WHAT TO PRODUCE —
Substitute "Copy out" for every "Transcribe" in the material below and give all its lines again, with nothing else changed.

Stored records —

<<<<

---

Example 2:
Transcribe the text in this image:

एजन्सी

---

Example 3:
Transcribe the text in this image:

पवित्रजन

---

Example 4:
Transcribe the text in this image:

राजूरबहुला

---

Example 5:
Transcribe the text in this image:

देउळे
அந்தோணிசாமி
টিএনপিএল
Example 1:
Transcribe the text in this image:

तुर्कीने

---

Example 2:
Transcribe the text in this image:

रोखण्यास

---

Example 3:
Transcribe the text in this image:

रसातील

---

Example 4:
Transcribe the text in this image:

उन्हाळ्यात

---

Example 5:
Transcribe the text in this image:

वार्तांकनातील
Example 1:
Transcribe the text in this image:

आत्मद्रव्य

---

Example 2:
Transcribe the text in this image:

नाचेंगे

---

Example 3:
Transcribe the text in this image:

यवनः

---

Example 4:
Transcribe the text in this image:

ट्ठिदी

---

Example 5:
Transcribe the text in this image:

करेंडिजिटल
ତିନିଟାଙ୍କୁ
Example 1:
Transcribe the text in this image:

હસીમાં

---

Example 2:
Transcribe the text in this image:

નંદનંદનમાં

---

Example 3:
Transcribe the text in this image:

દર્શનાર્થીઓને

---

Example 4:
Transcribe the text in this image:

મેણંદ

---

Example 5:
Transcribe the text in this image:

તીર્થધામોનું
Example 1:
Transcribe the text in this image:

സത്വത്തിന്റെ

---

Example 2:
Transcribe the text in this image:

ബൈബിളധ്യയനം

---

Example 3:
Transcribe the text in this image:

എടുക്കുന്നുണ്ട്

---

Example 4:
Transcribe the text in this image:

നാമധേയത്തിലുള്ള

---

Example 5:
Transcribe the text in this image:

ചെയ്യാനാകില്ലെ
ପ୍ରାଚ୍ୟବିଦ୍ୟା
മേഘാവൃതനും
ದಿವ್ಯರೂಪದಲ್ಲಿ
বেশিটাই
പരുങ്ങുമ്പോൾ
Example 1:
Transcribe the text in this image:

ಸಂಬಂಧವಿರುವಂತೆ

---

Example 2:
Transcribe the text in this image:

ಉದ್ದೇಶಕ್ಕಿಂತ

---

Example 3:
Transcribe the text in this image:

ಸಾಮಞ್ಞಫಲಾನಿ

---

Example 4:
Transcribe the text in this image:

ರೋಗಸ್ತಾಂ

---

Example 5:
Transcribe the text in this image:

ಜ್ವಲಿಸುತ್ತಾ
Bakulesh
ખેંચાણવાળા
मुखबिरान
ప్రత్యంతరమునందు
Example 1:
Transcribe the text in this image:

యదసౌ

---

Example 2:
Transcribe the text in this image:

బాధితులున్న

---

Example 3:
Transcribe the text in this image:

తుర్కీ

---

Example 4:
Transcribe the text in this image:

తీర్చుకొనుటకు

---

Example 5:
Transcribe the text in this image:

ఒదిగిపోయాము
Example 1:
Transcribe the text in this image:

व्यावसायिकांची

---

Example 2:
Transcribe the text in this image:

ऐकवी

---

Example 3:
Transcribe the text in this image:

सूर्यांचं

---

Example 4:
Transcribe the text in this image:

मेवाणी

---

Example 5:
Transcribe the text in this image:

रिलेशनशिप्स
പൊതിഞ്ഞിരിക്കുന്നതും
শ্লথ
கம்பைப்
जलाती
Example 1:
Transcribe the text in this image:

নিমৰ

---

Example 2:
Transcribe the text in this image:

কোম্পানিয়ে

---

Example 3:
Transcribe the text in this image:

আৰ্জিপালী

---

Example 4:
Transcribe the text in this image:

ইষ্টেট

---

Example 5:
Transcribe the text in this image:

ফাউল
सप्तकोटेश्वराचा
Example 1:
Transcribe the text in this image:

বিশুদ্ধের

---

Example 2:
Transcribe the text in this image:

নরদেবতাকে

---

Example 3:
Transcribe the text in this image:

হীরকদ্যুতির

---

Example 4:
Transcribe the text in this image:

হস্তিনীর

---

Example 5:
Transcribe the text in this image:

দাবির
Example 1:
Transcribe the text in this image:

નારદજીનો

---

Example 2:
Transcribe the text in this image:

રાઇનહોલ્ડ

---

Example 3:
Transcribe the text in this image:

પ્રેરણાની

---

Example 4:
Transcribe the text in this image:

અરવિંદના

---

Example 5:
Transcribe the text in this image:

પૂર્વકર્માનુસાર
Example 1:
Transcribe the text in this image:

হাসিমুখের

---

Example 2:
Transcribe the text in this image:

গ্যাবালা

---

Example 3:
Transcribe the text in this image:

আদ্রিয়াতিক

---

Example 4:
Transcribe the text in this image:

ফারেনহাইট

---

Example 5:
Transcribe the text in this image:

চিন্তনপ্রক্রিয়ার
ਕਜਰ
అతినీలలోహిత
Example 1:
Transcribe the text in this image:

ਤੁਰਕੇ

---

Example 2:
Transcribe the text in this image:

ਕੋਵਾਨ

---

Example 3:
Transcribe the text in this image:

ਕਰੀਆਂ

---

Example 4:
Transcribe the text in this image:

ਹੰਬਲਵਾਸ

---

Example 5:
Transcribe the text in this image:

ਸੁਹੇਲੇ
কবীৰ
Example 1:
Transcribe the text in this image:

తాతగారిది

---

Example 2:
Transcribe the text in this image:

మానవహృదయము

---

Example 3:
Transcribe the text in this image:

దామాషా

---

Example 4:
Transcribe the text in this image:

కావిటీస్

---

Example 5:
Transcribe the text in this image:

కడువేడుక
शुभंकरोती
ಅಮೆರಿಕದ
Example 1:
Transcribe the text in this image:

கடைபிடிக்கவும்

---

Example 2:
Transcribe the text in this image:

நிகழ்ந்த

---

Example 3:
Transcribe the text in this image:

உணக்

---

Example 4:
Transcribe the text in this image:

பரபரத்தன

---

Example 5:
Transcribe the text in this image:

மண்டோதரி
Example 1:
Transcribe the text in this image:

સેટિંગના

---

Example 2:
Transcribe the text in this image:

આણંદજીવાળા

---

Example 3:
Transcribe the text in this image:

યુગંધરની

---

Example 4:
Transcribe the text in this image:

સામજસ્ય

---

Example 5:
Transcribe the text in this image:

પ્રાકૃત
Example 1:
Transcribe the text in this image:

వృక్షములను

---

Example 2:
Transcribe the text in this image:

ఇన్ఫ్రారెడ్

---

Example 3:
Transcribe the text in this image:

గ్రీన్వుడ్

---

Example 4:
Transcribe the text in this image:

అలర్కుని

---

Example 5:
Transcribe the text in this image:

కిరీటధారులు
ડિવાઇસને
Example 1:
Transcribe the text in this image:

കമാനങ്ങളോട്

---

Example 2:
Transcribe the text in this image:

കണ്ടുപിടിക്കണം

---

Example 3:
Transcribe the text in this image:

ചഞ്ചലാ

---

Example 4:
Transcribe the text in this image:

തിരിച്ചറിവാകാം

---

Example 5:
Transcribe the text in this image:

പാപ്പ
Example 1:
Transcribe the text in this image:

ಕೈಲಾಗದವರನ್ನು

>>>>

TASK RESULT —
---

Example 2:
Copy out the text in this image:

एजन्सी

---

Example 3:
Copy out the text in this image:

पवित्रजन

---

Example 4:
Copy out the text in this image:

राजूरबहुला

---

Example 5:
Copy out the text in this image:

देउळे
அந்தோணிசாமி
টিএনপিএল
Example 1:
Copy out the text in this image:

तुर्कीने

---

Example 2:
Copy out the text in this image:

रोखण्यास

---

Example 3:
Copy out the text in this image:

रसातील

---

Example 4:
Copy out the text in this image:

उन्हाळ्यात

---

Example 5:
Copy out the text in this image:

वार्तांकनातील
Example 1:
Copy out the text in this image:

आत्मद्रव्य

---

Example 2:
Copy out the text in this image:

नाचेंगे

---

Example 3:
Copy out the text in this image:

यवनः

---

Example 4:
Copy out the text in this image:

ट्ठिदी

---

Example 5:
Copy out the text in this image:

करेंडिजिटल
ତିନିଟାଙ୍କୁ
Example 1:
Copy out the text in this image:

હસીમાં

---

Example 2:
Copy out the text in this image:

નંદનંદનમાં

---

Example 3:
Copy out the text in this image:

દર્શનાર્થીઓને

---

Example 4:
Copy out the text in this image:

મેણંદ

---

Example 5:
Copy out the text in this image:

તીર્થધામોનું
Example 1:
Copy out the text in this image:

സത്വത്തിന്റെ

---

Example 2:
Copy out the text in this image:

ബൈബിളധ്യയനം

---

Example 3:
Copy out the text in this image:

എടുക്കുന്നുണ്ട്

---

Example 4:
Copy out the text in this image:

നാമധേയത്തിലുള്ള

---

Example 5:
Copy out the text in this image:

ചെയ്യാനാകില്ലെ
ପ୍ରାଚ୍ୟବିଦ୍ୟା
മേഘാവൃതനും
ದಿವ್ಯರೂಪದಲ್ಲಿ
বেশিটাই
പരുങ്ങുമ്പോൾ
Example 1:
Copy out the text in this image:

ಸಂಬಂಧವಿರುವಂತೆ

---

Example 2:
Copy out the text in this image:

ಉದ್ದೇಶಕ್ಕಿಂತ

---

Example 3:
Copy out the text in this image:

ಸಾಮಞ್ಞಫಲಾನಿ

---

Example 4:
Copy out the text in this image:

ರೋಗಸ್ತಾಂ

---

Example 5:
Copy out the text in this image:

ಜ್ವಲಿಸುತ್ತಾ
Bakulesh
ખેંચાણવાળા
मुखबिरान
ప్రత్యంతరమునందు
Example 1:
Copy out the text in this image:

యదసౌ

---

Example 2:
Copy out the text in this image:

బాధితులున్న

---

Example 3:
Copy out the text in this image:

తుర్కీ

---

Example 4:
Copy out the text in this image:

తీర్చుకొనుటకు

---

Example 5:
Copy out the text in this image:

ఒదిగిపోయాము
Example 1:
Copy out the text in this image:

व्यावसायिकांची

---

Example 2:
Copy out the text in this image:

ऐकवी

---

Example 3:
Copy out the text in this image:

सूर्यांचं

---

Example 4:
Copy out the text in this image:

मेवाणी

---

Example 5:
Copy out the text in this image:

रिलेशनशिप्स
പൊതിഞ്ഞിരിക്കുന്നതും
শ্লথ
கம்பைப்
जलाती
Example 1:
Copy out the text in this image:

নিমৰ

---

Example 2:
Copy out the text in this image:

কোম্পানিয়ে

---

Example 3:
Copy out the text in this image:

আৰ্জিপালী

---

Example 4:
Copy out the text in this image:

ইষ্টেট

---

Example 5:
Copy out the text in this image:

ফাউল
सप्तकोटेश्वराचा
Example 1:
Copy out the text in this image:

বিশুদ্ধের

---

Example 2:
Copy out the text in this image:

নরদেবতাকে

---

Example 3:
Copy out the text in this image:

হীরকদ্যুতির

---

Example 4:
Copy out the text in this image:

হস্তিনীর

---

Example 5:
Copy out the text in this image:

দাবির
Example 1:
Copy out the text in this image:

નારદજીનો

---

Example 2:
Copy out the text in this image:

રાઇનહોલ્ડ

---

Example 3:
Copy out the text in this image:

પ્રેરણાની

---

Example 4:
Copy out the text in this image:

અરવિંદના

---

Example 5:
Copy out the text in this image:

પૂર્વકર્માનુસાર
Example 1:
Copy out the text in this image:

হাসিমুখের

---

Example 2:
Copy out the text in this image:

গ্যাবালা

---

Example 3:
Copy out the text in this image:

আদ্রিয়াতিক

---

Example 4:
Copy out the text in this image:

ফারেনহাইট

---

Example 5:
Copy out the text in this image:

চিন্তনপ্রক্রিয়ার
ਕਜਰ
అతినీలలోహిత
Example 1:
Copy out the text in this image:

ਤੁਰਕੇ

---

Example 2:
Copy out the text in this image:

ਕੋਵਾਨ

---

Example 3:
Copy out the text in this image:

ਕਰੀਆਂ

---

Example 4:
Copy out the text in this image:

ਹੰਬਲਵਾਸ

---

Example 5:
Copy out the text in this image:

ਸੁਹੇਲੇ
কবীৰ
Example 1:
Copy out the text in this image:

తాతగారిది

---

Example 2:
Copy out the text in this image:

మానవహృదయము

---

Example 3:
Copy out the text in this image:

దామాషా

---

Example 4:
Copy out the text in this image:

కావిటీస్

---

Example 5:
Copy out the text in this image:

కడువేడుక
शुभंकरोती
ಅಮೆರಿಕದ
Example 1:
Copy out the text in this image:

கடைபிடிக்கவும்

---

Example 2:
Copy out the text in this image:

நிகழ்ந்த

---

Example 3:
Copy out the text in this image:

உணக்

---

Example 4:
Copy out the text in this image:

பரபரத்தன

---

Example 5:
Copy out the text in this image:

மண்டோதரி
Example 1:
Copy out the text in this image:

સેટિંગના

---

Example 2:
Copy out the text in this image:

આણંદજીવાળા

---

Example 3:
Copy out the text in this image:

યુગંધરની

---

Example 4:
Copy out the text in this image:

સામજસ્ય

---

Example 5:
Copy out the text in this image:

પ્રાકૃત
Example 1:
Copy out the text in this image:

వృక్షములను

---

Example 2:
Copy out the text in this image:

ఇన్ఫ్రారెడ్

---

Example 3:
Copy out the text in this image:

గ్రీన్వుడ్

---

Example 4:
Copy out the text in this image:

అలర్కుని

---

Example 5:
Copy out the text in this image:

కిరీటధారులు
ડિવાઇસને
Example 1:
Copy out the text in this image:

കമാനങ്ങളോട്

---

Example 2:
Copy out the text in this image:

കണ്ടുപിടിക്കണം

---

Example 3:
Copy out the text in this image:

ചഞ്ചലാ

---

Example 4:
Copy out the text in this image:

തിരിച്ചറിവാകാം

---

Example 5:
Copy out the text in this image:

പാപ്പ
Example 1:
Copy out the text in this image:

ಕೈಲಾಗದವರನ್ನು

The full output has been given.